━━━━━ Available records
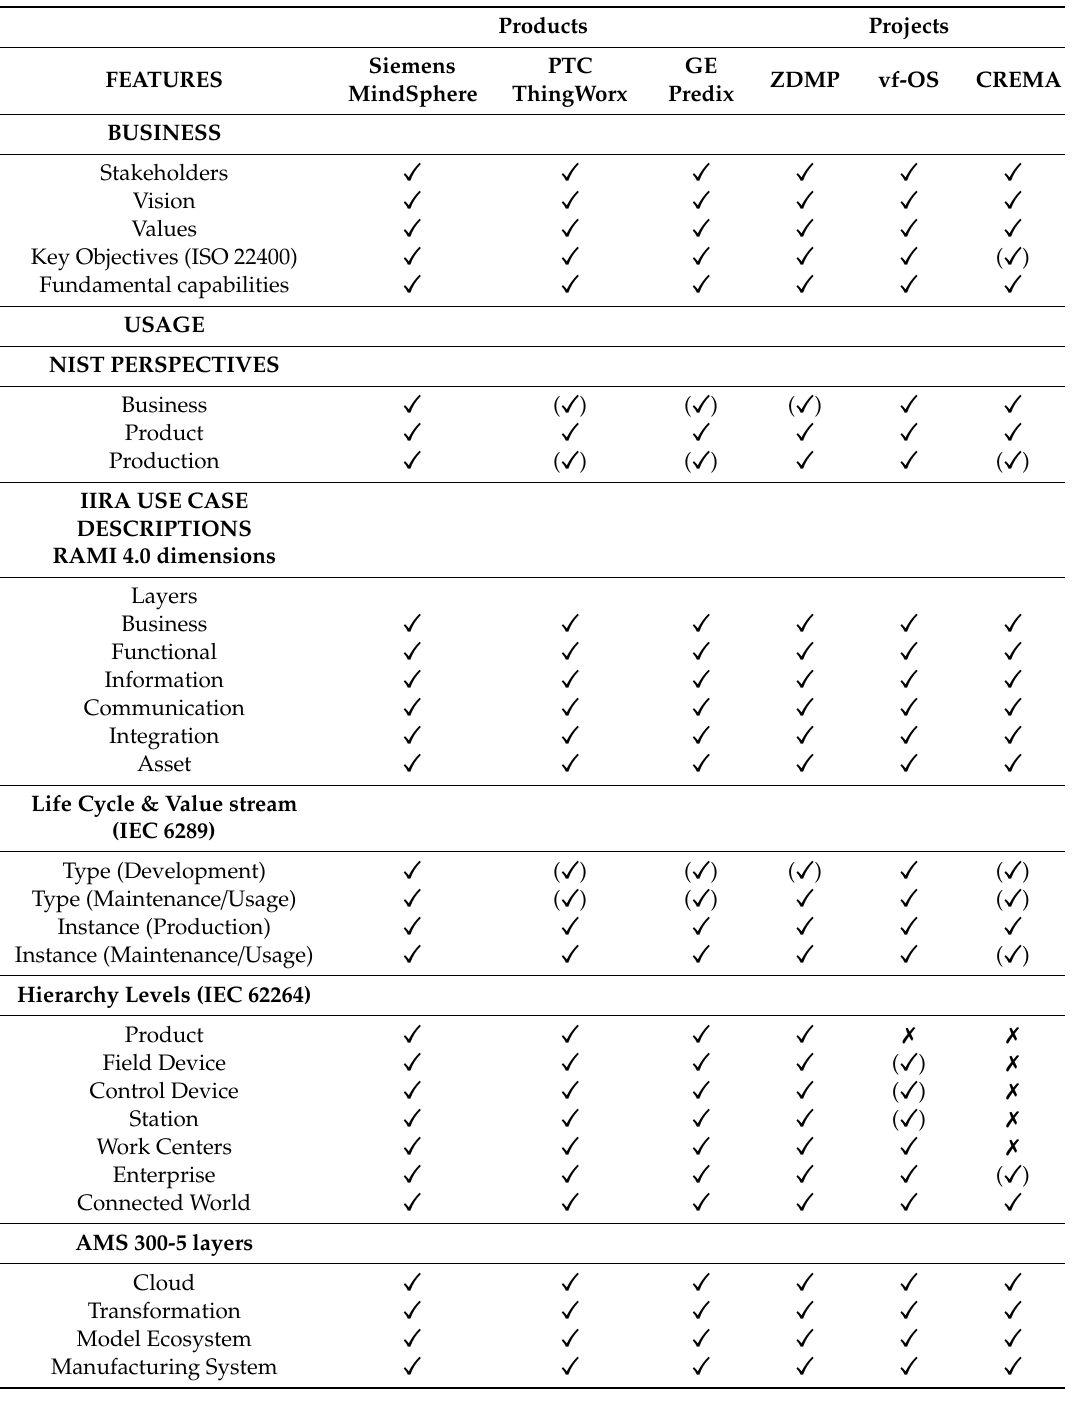
Table 1. Reference Model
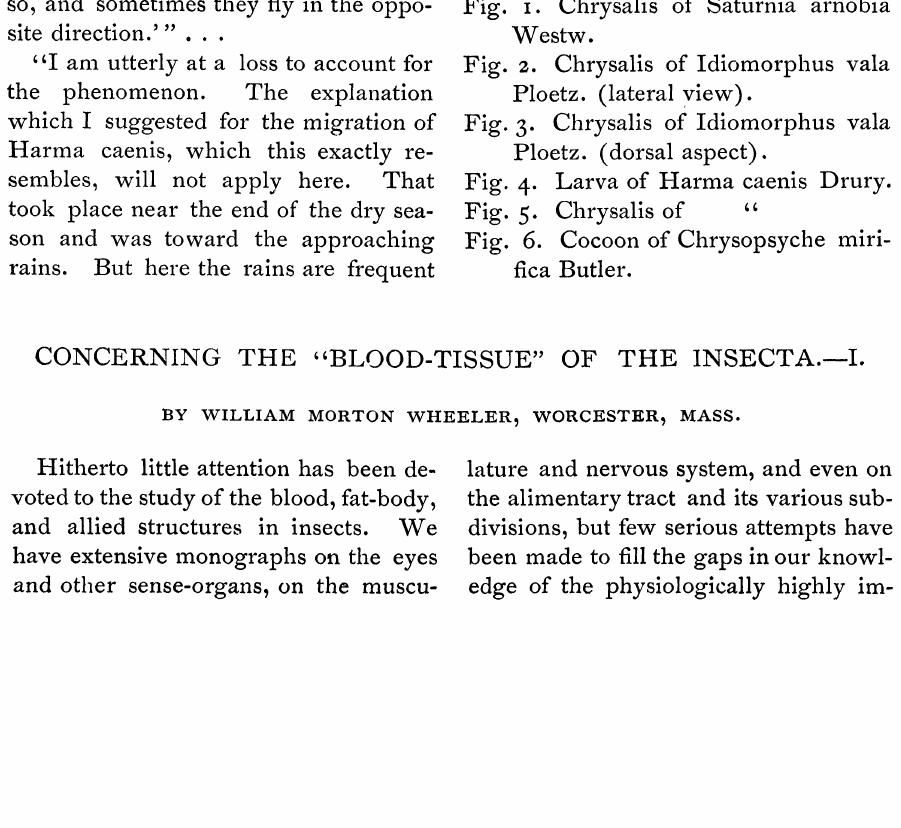
Fig. I. Chrysalis of Saturnia arnobia Westw. Fig. 2. Chrysalis of Idiomorphus vala Ploetz. (lateral ,view). Fig. 3" Chrysalis of Idiomorphus vala Ploetz. (dorsal aspect). Fig. 4. Larva of Harma caenis Drury. Fig. 5" Chrysalis of " Fig. 6. Cocoon of Chrysopsyche miri- flca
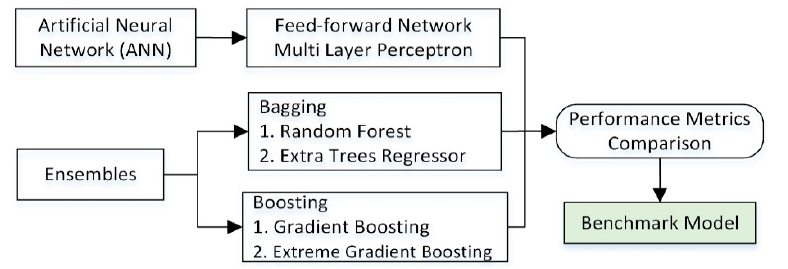
Figure 9. Benchmark selection using ANN and Ensemble models. Figure 9 . Benchmark selection using ANN and Ensemble models. Figure 9 . Benchmark selection using ANN and Ensemble models.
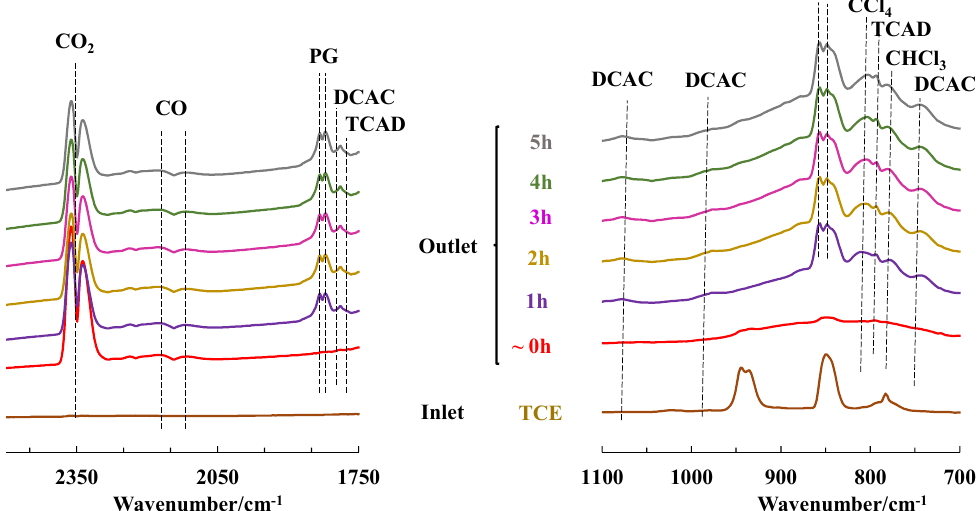
Figure 9. FT-IR spectra of the inlet TCE and outlet gaseous stream after the PPC process (RH = 0.7%) as a function of time with Ce 0.01 Mn-400 as the catalyst. PG: phosgene; DCAC: dichloroacetylchloride; TCAD: trichloroacetaldehyde.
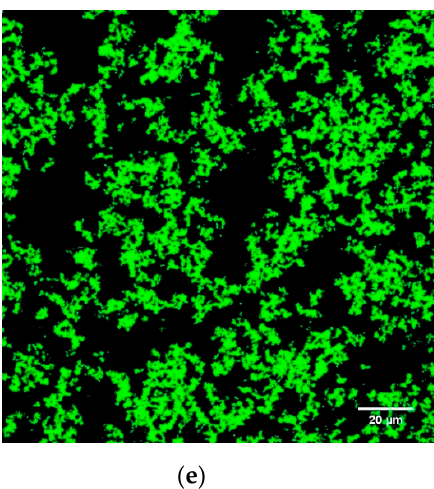
Figure 4. CLSM (confocal laser scanning microscopy) images of plain ADG 0% ( a ), ADG with 15% black tea infusion ( b ), ADG with 30% black tea infusion ( c ), ADG with 45% black tea infusion ( d ), ADG with 60% black tea infusion ( e ) (day 1). Protein stained by Fast Green FCF appears as green and non-fluorescent areas (dark areas) correspond to the serum pores.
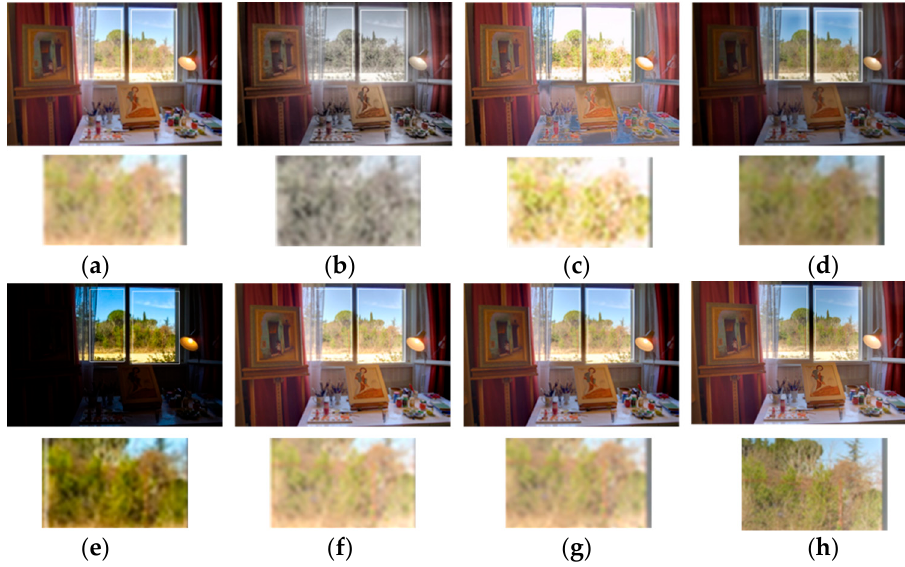
Figure 7. Results of different methods on the image sequence “Studio”. ( a ) Mertens et al. [12]. ( b ) Gu et al. [16]. ( c ) Shen et al. [18]. ( d ) Bruce et al. [19]. ( e ) Photomatix [36]. ( f ) Hayat et al. [21]. ( g ) Huang et al. [22]. ( h ) Proposed method.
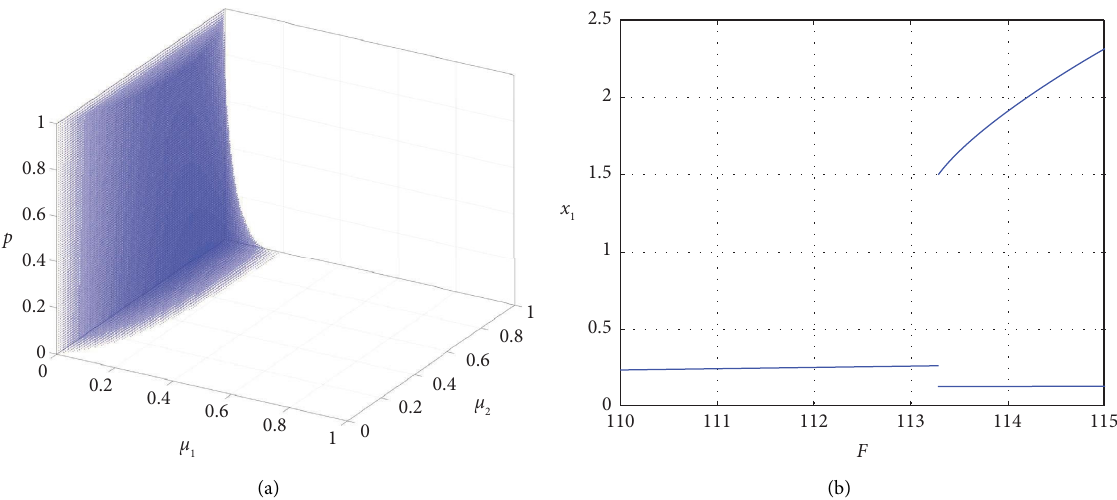
,x ∗ ) undergoes a subcritical bifurcation when 1 2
━━━━━━━━━━
To do
How many of the listing's lines include "with"? State only that number.

Solution below
2